Un traguardo che vale doppio perché vede un ente pubblico siciliano raggiungerlo. Dopo che il lievito siciliano ha conquistato i francesi tanto da essere comprato dalla Bio Springer del gruppo Lesaffre, multinazionale che produce lieviti alimentari, ed essere approdato nei mercati internazionali, la conquista della pubblicazione era quindi più che meritata.

Il progetto di studio sulla popolazione di lieviti indigeni è partito nel 2002 ed è stato seguito da un'equipe di nove ricercatori coordinati da Daniele Oliva, biologo dell’Istituto coordinatore dell'unità operativa di biotecnologia, con la collaborazione delle Università di Catania e di Messina. L'Nda 21 è stato rintracciato in un habitat che si può dire oramai a rischio di estinzione, nel palmento, fulcro della cultura agricola di un tempo, luogo ideale per le fermentazioni spontanee.


L'area geografica di provenienza è il cuore della Sicilia del vino, dove ha origine il Nero d’Avola, nel triangolo  Rosolini, Ispica e Pachino. In queste strutture il lievito si è formato in seguito a incroci e selezioni di famiglie che da sempre hanno popolato quegli ambienti, risultando il migliore poi in vinificazione, per la sua eccezionale resistenza, tanto da essere uno dei pochissimi in grado di evitare il blocco della fermentazione, problema temuto da molti produttori di vino. Ma non è solo questa la qualità di questo lievito. Un'altra lo caratterizza ed è quella, fondamentale, che garantisce al vino l'identità territoriale. L'Nda21 è infatti capace di esaltare al massimo l’aroma del frutto.

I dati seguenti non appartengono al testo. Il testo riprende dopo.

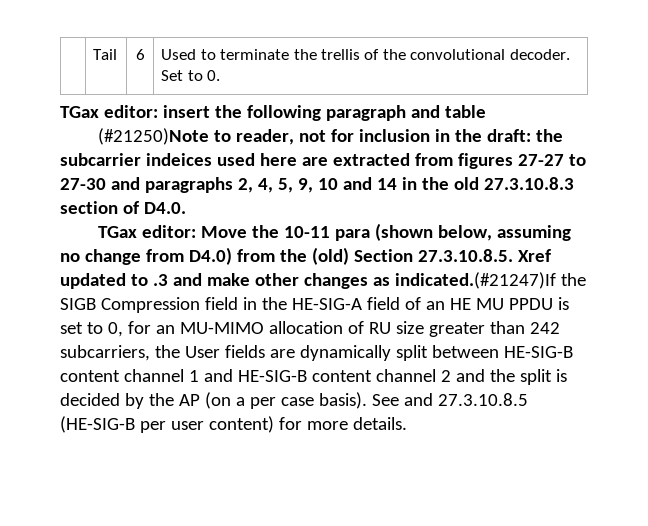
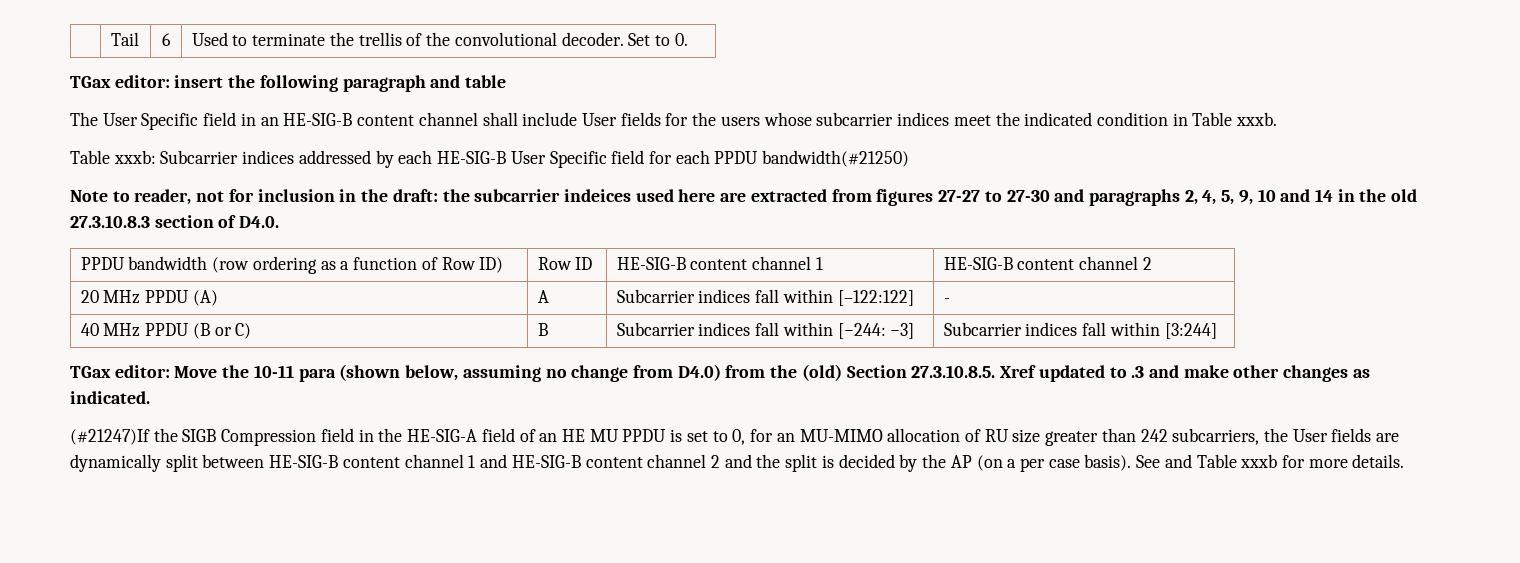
[98,128,210,145] (#21250)Note -> [70,112,1278,130] [70,150,910,168] [70,190,108,202] The User Specific field in an HE-SIG-B content channel shall include User fields for the users whose subcarrier indices meet the indicated condition in Table xxxb. // Table xxxb: Subcarrier indices addressed by each HE-SIG-B User Specific field for each PPDU bandwidth(#21250) // Note
(186, 208) none -> [80,256,504,274] [537,257,593,270] [616,256,823,270] [943,256,1152,270] [80,290,218,306] [537,290,549,303] [616,289,914,306] [943,298,950,303] [80,323,252,339] [537,323,548,336] [616,322,915,339] [943,322,1217,339] // PPDU bandwidth (row ordering as a function of Row ID) | Row ID | HE-SIG-B content channel 1 | HE-SIG-B content channel 2 // 20 MHz PPDU (A) | A | Subcarrier indices fall within [–122:122] | - // 40 MHz PPDU (B or C) | B | Subcarrier indices fall within [−244: −3] | Subcarrier indices fall within [3:244]
[394,272,556,289] indicated.(#21247)If -> [70,391,150,404] [70,429,150,445] indicated. // (#21247)If
[437,393,528,406] [60,416,274,433] 27.3.10.8.5 (HE-SIG-B per user content) -> [1196,454,1278,468] Table xxxb

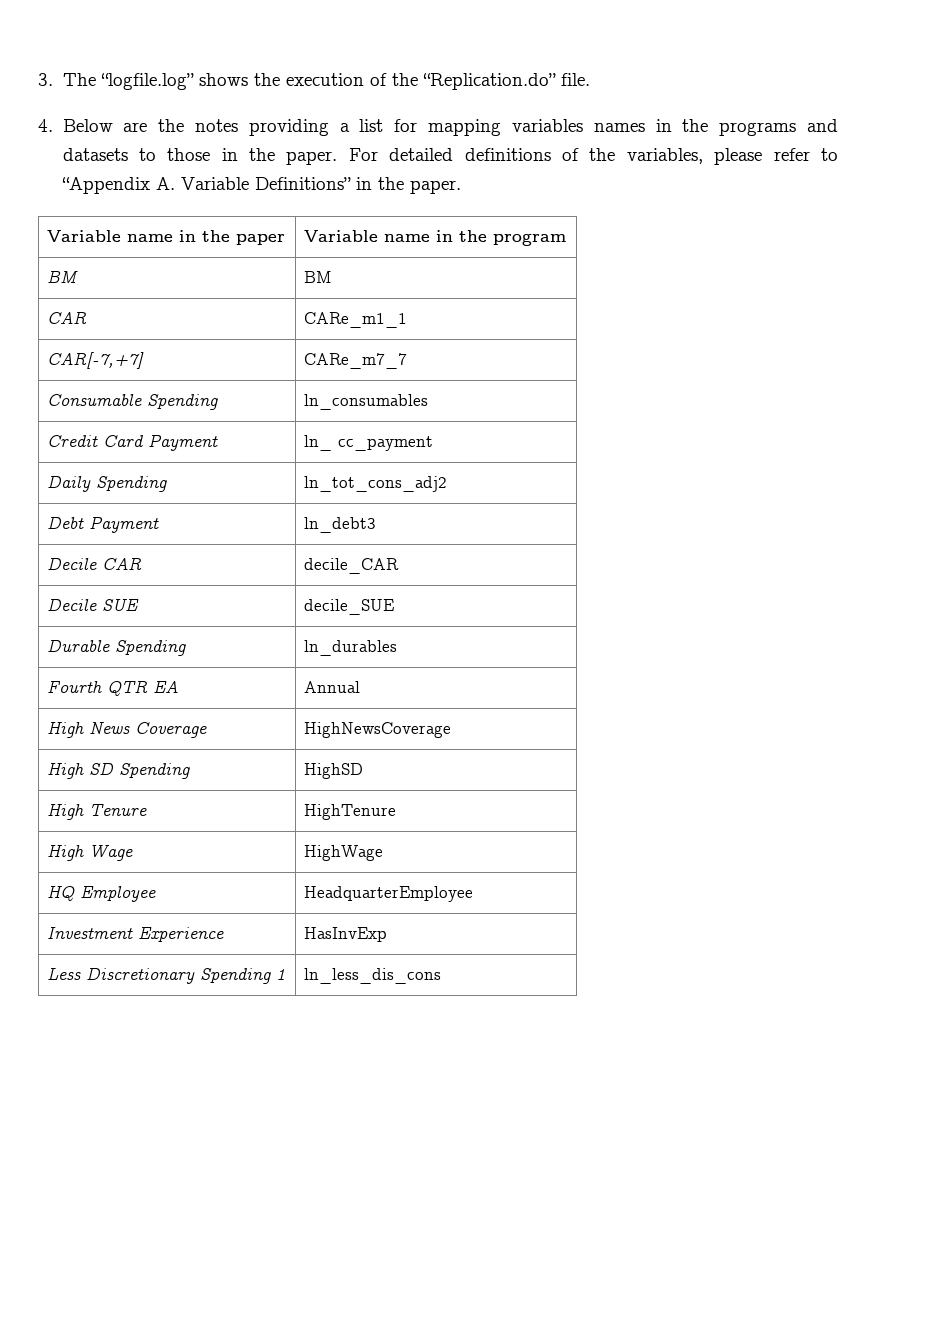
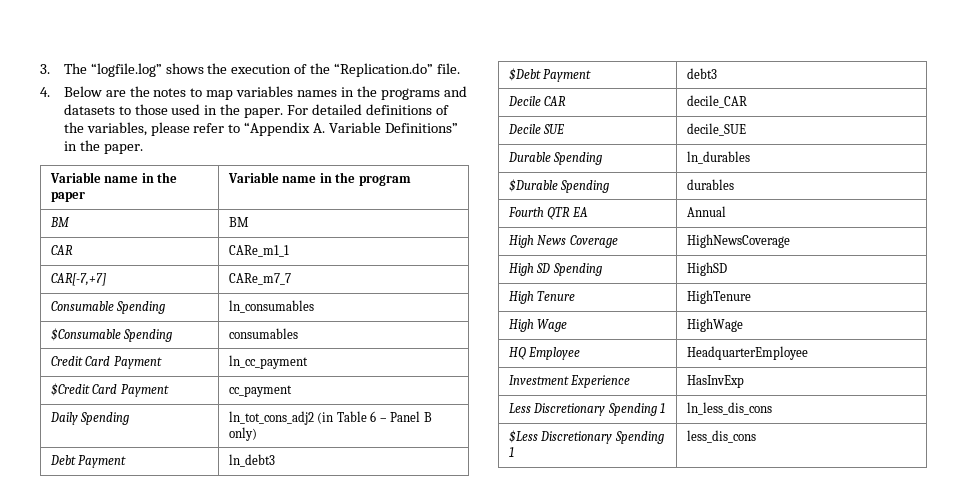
[248,119,502,136] providing a list for mapping -> [190,88,234,100] to map
(211, 154) none -> [171,104,201,115] used
(429, 402) none -> [50,328,173,342] [228,328,298,339] // $Consumable Spending | consumables
[304,435,333,451] ln_ -> [228,355,308,369] [50,383,169,397] ln_cc_payment // $Credit Card Payment |
(448, 484) none -> [317,411,432,424] [228,427,257,441] (in Table 6 – Panel B only)
(377, 525) none -> [508,68,592,82] [686,68,717,79] // $Debt Payment | debt3
(398, 648) none -> [508,179,610,193] [686,179,734,190] // $Durable Spending | durables
(442, 976) none -> [508,430,664,444] [508,447,514,457] [686,430,756,443] // $Less Discretionary Spending 1 | less_dis_cons

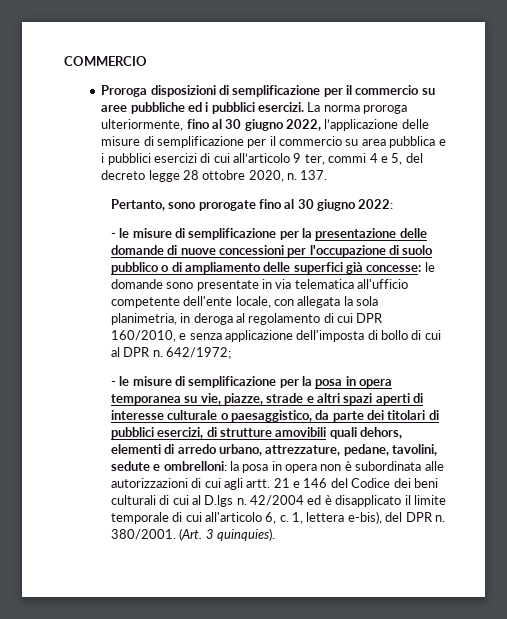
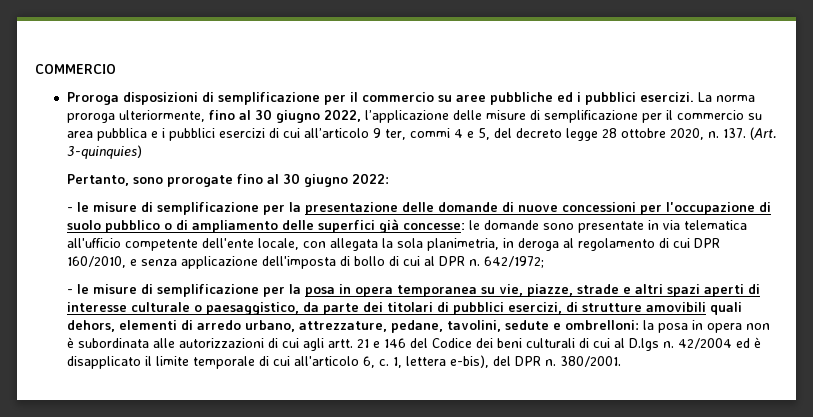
(328, 175) none -> [749,127,777,140] [66,145,142,159] (Art. 3-quinquies)
[179,528,275,541] (Art. 3 quinquies). -> (622, 361) none

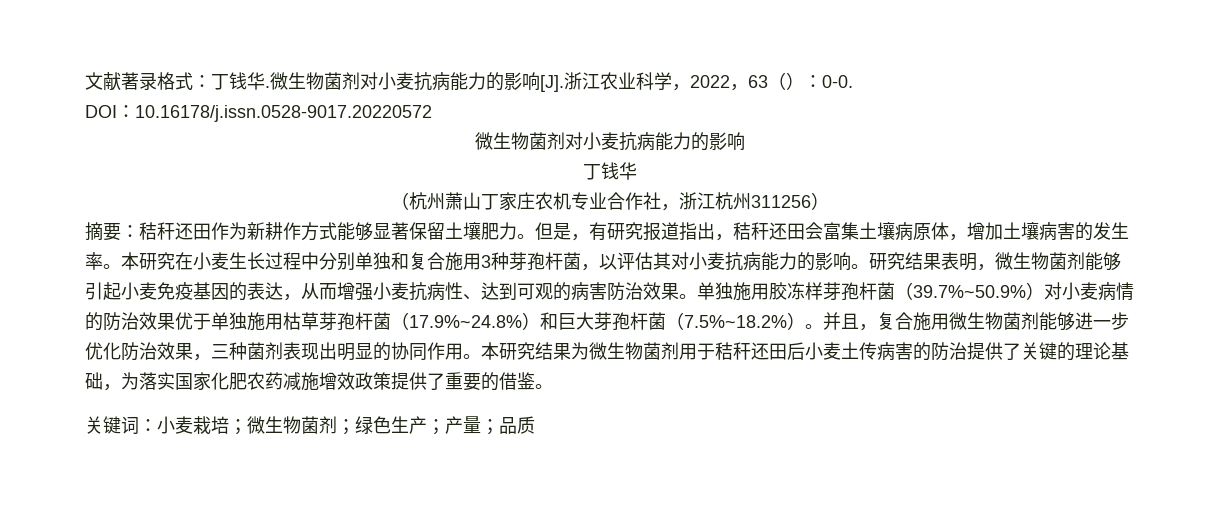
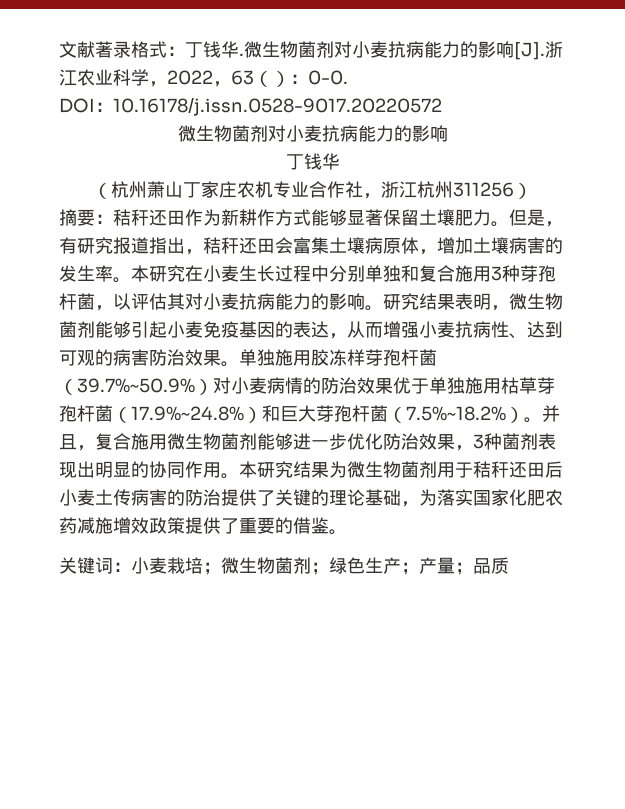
[211,344,229,359] 三 -> [473,434,484,449] 3

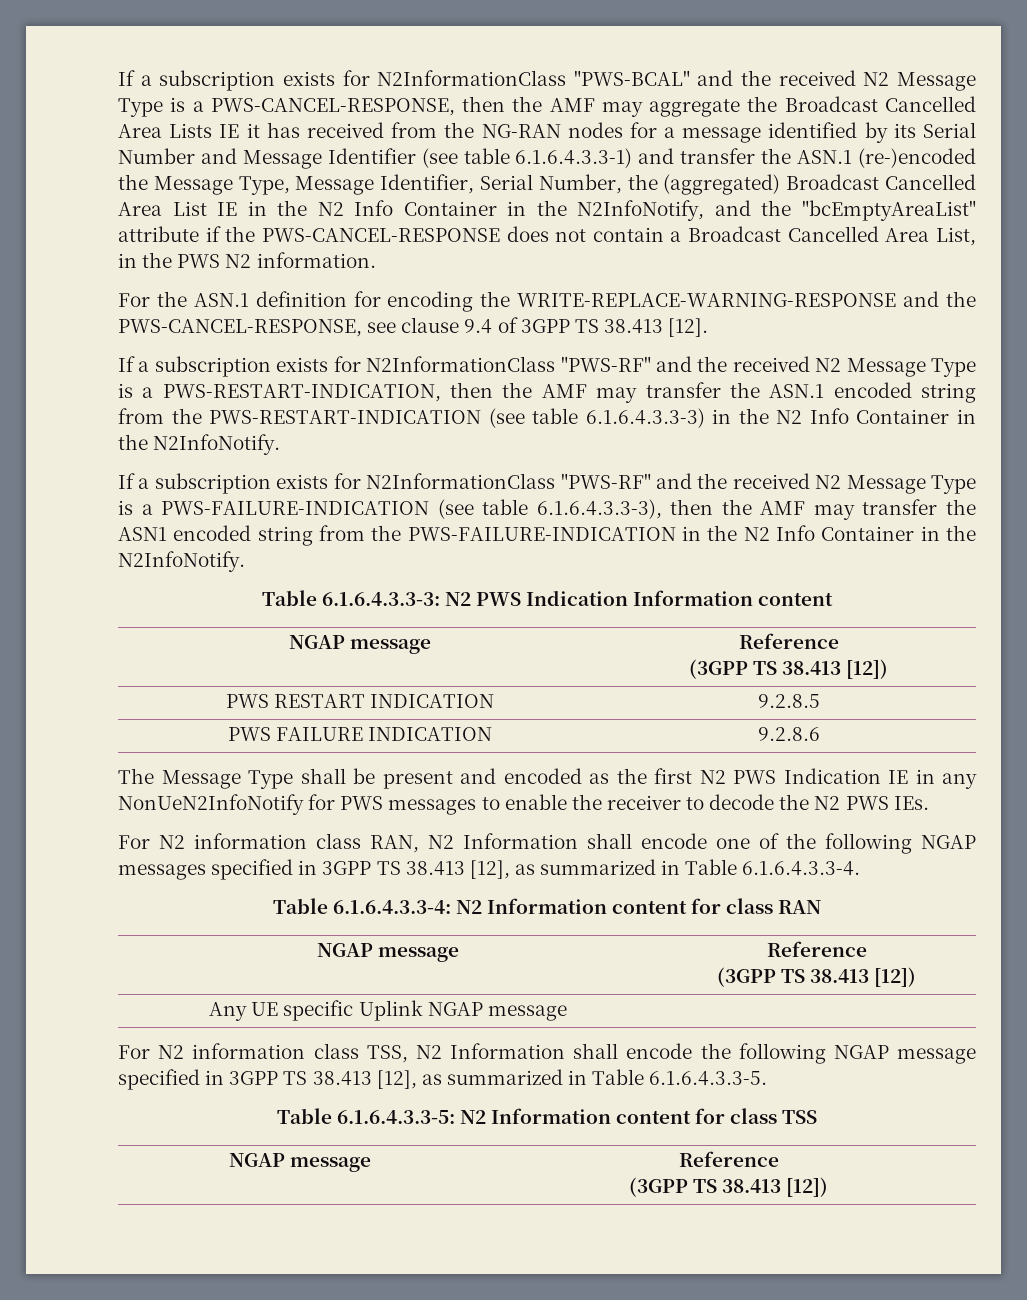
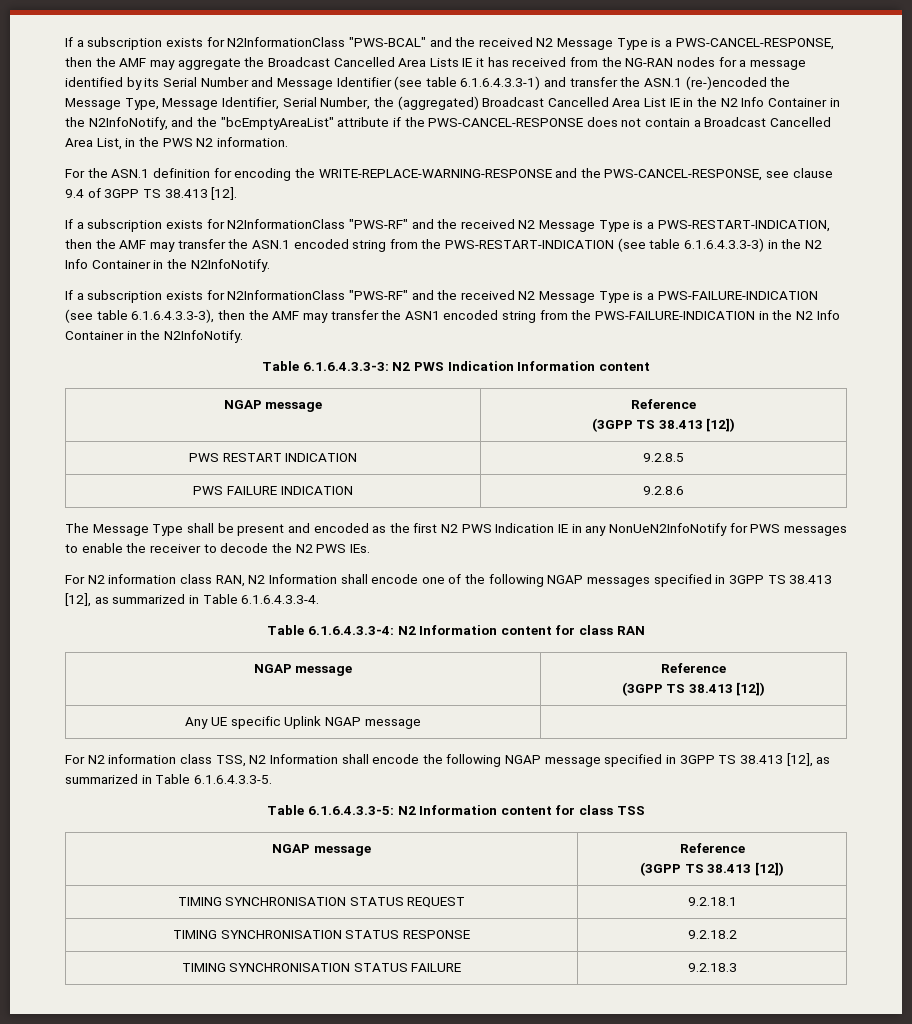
(829, 1187) none -> [177,897,466,908] [687,897,737,906] [173,930,470,939] [687,930,737,939] [181,963,462,972] [687,963,737,972] // TIMING SYNCHRONISATION STATUS REQUEST | 9.2.18.1 // TIMING SYNCHRONISATION STATUS RESPONSE | 9.2.18.2 // TIMING SYNCHRONISATION STATUS FAILURE | 9.2.18.3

“Siamo soddisfatti per la pubblicazione.  Il merito va all’Istituto che ha interamente finanziato il progetto. Segno che le risorse investite nella ricerca danno i loro frutti – commenta Daniele Oliva -. Questa è la conclusione di un percorso che ci ha dato grandi risultati. Abbiamo dimostrato, attraverso la selezione di questo lievito, la centralità del territorio che purtroppo, a causa di normative sanitarie rigide, è una variabile a rischio. Alla luce di questi traguardi anche qualitativi, come testimoniano le aziende che utilizzano l’Nda21, chiediamo che vengano fatte delle deroghe. Salvaguardare l’ambiente dei palmenti è centrale per l’identità del vino siciliano e per la biodiversità in generale che fa la ricchezza del vino stesso. La pubblicazione ci ha dato ulteriormente ragione”.  

Attualmente i ricercatori dell’Irvos stanno monitorando altri due lieviti in via sperimentale presso alcune cantine siciliane, sono il B2-48 per la vinificazione dei rossi, l'A4-9 per i bianchi e l'A1-27 per il metodo classico, sempre appartenenti allo stesso gruppo dell’Nda21.